Understanding Annuities
An annuity is a product offered by an insurance company designed to accept and potentially grow funds provided by an investor. These funds can come in the form of a lump sum or periodic payments. At a later time – usually at retirement – the investor takes payouts of the accumulated funds in the form of installments or a lump sum payment.
The Plan does not offer annuity products as an investment or distribution option. This article is designed to provide you with information about annuity products that you may want to discuss with your financial advisor.
Types of annuities
There are two types of annuities, fixed and variable.
- Fixed annuities have a fixed rate of return that is revised periodically.
- Variable annuities offer multiple investment options, such as stock funds, bond funds and cash-equivalent funds. The rate of return depends on the performance of the various investments. Money invested in a variable annuity is typically subject to fees that are not applicable to fixed annuities.
The advantages of annuities
Investing in annuities can offer you a number of advantages, including:
- Deferred taxes – Potential earnings are not taxed until they are withdrawn, typically in retirement
- Death benefit – A minimum death benefit is usually paid to a named beneficiary regardless of the investment performance
- Income for life – Depending on the account balance and the investor’s expected life expectancy, the choice to receive a monthly income payment for life is available
The disadvantages of annuities
One of the disadvantages of annuities is additional fees. Annuitants may face additional administrative fees, along with additional surrender charges and tax penalties if the money is accessed prior to age 59½. See Annuity charges below for more information.
Annuity charges
The following charges are associated with annuities:
- Administrative fees – Most variable annuities charge a general fee to offset standard administrative expenses. These fees are often waived once a predefined minimum account balance is met.
- Management fees – Investment options available in variable annuity contracts have underlying fees, similar to mutual funds, to pay for the investment management of the assets.
- Mortality and expense (M&E) risk charge – Most variable annuities charge this fee to offset costs the insurance company incurs to guarantee a minimum death benefit and other insured features.
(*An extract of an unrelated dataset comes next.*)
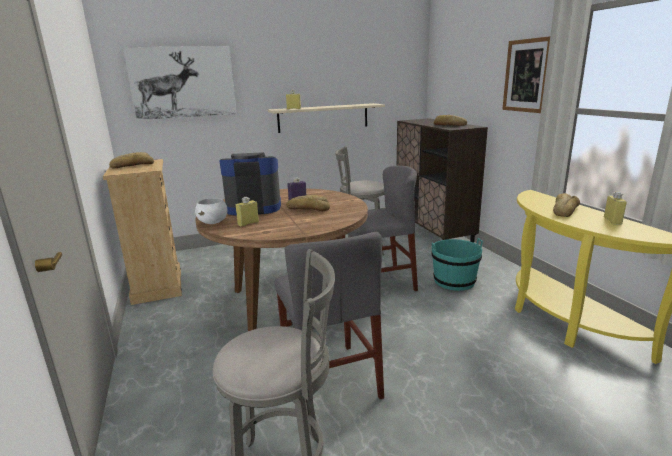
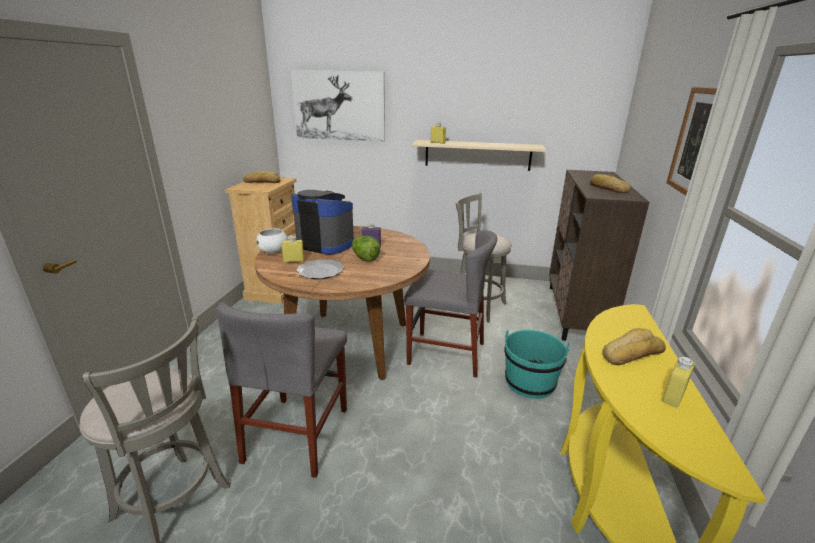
camera: 30 degrees right, 5 degrees up
bread [286,195,330,211] -> lettuce [352,236,380,262]
none -> plate [296,259,344,279]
- Contingent deferred sales charges (CDSC) – This charge is considered “contingent” because it is only applied if money is withdrawn from the annuity early in the contract. This charge covers the insurance company’s costs for paying agents' commissions, and also allows 100 percent of the investor’s money to be initially invested. Typically, the longer the investor’s money remains invested, the lower the charge will be. After the money has been invested for a period of time defined by the contract, the CDSC is waived.